# [Tasks]
**a.** In the article on Cave Junction's policing, revise the part that opens with the words containing "Declining timber revenues" and closes with "crime at night.", swapping "ballot measures" for "tax proposals".
**b.** Answer these questions from the article on Cave Junction's policing:
(i) Which government would provide most of the security camera project's funding?
(ii) When do sheriff's deputies currently patrol Cave Junction?
(iii) What is the name of the volunteer watch group the town has relied on at night?

───── Selected excerpt ─────

A small Southern Oregon town plans to beef up its diminished police presence by installing a number of security cameras that a group of vigilant volunteers will monitor.
Cave Junction’s mayor and city council recently approved the public safety proposal and are now awaiting final authorization from Josephine County, which would provide the bulk of the project’s funding, City Recorder Rebecca Patton told The Oregonian/OregonLive on Monday.
Declining timber revenues in the county and other swaths of rural Oregon have triggered dramatic budget cuts in recent years, including sweeping reductions to local law enforcement agencies. Voters, meanwhile, have repeatedly rejected ballot measures that would increase taxes to fund police.
Sheriff’s deputies currently patrol Cave Junction, a town of 2,000 about 30 miles southwest of Grants Pass, only during the day Monday through Friday. For several years the town has relied on a volunteer watch group, CJ Patrol, to help thwart crime at night.

───── Data extract ─────

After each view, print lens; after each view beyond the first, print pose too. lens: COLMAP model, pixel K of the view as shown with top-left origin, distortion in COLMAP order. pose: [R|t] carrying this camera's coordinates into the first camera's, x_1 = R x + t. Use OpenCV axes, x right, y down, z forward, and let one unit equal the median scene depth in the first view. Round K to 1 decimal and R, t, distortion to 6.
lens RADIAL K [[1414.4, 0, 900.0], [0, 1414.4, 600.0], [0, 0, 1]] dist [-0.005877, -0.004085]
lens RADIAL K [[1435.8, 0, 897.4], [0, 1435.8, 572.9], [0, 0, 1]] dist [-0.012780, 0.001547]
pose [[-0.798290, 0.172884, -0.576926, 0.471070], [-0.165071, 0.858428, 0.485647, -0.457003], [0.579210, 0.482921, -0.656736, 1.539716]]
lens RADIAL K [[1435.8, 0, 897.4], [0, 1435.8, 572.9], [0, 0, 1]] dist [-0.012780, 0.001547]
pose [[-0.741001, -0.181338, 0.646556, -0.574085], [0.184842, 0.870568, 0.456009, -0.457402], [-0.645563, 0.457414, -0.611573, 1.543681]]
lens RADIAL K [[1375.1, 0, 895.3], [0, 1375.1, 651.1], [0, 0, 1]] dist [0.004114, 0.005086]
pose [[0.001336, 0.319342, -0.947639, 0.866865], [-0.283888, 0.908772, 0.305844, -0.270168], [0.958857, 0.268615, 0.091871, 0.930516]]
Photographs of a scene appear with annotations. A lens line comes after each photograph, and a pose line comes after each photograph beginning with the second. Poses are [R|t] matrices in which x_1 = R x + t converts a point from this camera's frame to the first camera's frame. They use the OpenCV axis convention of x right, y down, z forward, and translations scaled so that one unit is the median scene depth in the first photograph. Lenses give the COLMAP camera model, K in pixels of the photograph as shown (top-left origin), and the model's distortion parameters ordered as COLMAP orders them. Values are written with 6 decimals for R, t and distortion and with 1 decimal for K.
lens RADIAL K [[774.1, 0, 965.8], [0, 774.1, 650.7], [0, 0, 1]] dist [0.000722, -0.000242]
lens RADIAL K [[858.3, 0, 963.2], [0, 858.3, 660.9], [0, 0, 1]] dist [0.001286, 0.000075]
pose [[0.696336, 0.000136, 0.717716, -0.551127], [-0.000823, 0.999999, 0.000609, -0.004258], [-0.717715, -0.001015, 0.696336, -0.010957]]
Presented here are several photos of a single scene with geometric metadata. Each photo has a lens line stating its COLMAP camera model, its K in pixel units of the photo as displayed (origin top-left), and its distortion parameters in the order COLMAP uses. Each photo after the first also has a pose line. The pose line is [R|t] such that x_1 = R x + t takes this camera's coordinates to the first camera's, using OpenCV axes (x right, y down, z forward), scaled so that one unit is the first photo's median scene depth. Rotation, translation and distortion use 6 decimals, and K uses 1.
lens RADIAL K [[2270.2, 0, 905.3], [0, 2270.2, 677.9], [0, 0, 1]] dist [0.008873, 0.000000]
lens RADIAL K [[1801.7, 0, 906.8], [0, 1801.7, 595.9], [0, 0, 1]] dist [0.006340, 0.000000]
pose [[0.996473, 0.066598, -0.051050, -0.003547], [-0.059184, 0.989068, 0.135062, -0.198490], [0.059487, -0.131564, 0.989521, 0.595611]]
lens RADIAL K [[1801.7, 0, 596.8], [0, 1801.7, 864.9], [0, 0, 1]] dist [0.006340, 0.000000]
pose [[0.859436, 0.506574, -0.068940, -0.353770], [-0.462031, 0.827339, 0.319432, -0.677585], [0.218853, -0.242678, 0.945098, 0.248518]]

─────

# [Solutions to the problems]
**a.**
Declining timber revenues in the county and other swaths of rural Oregon have triggered dramatic budget cuts in recent years, including sweeping reductions to local law enforcement agencies. Voters, meanwhile, have repeatedly rejected tax proposals that would increase taxes to fund police.
Sheriff’s deputies currently patrol Cave Junction, a town of 2,000 about 30 miles southwest of Grants Pass, only during the day Monday through Friday. For several years the town has relied on a volunteer watch group, CJ Patrol, to help thwart crime at night.

**b.**
(i) Josephine County
(ii) Only during the day, Monday through Friday
(iii) CJ Patrol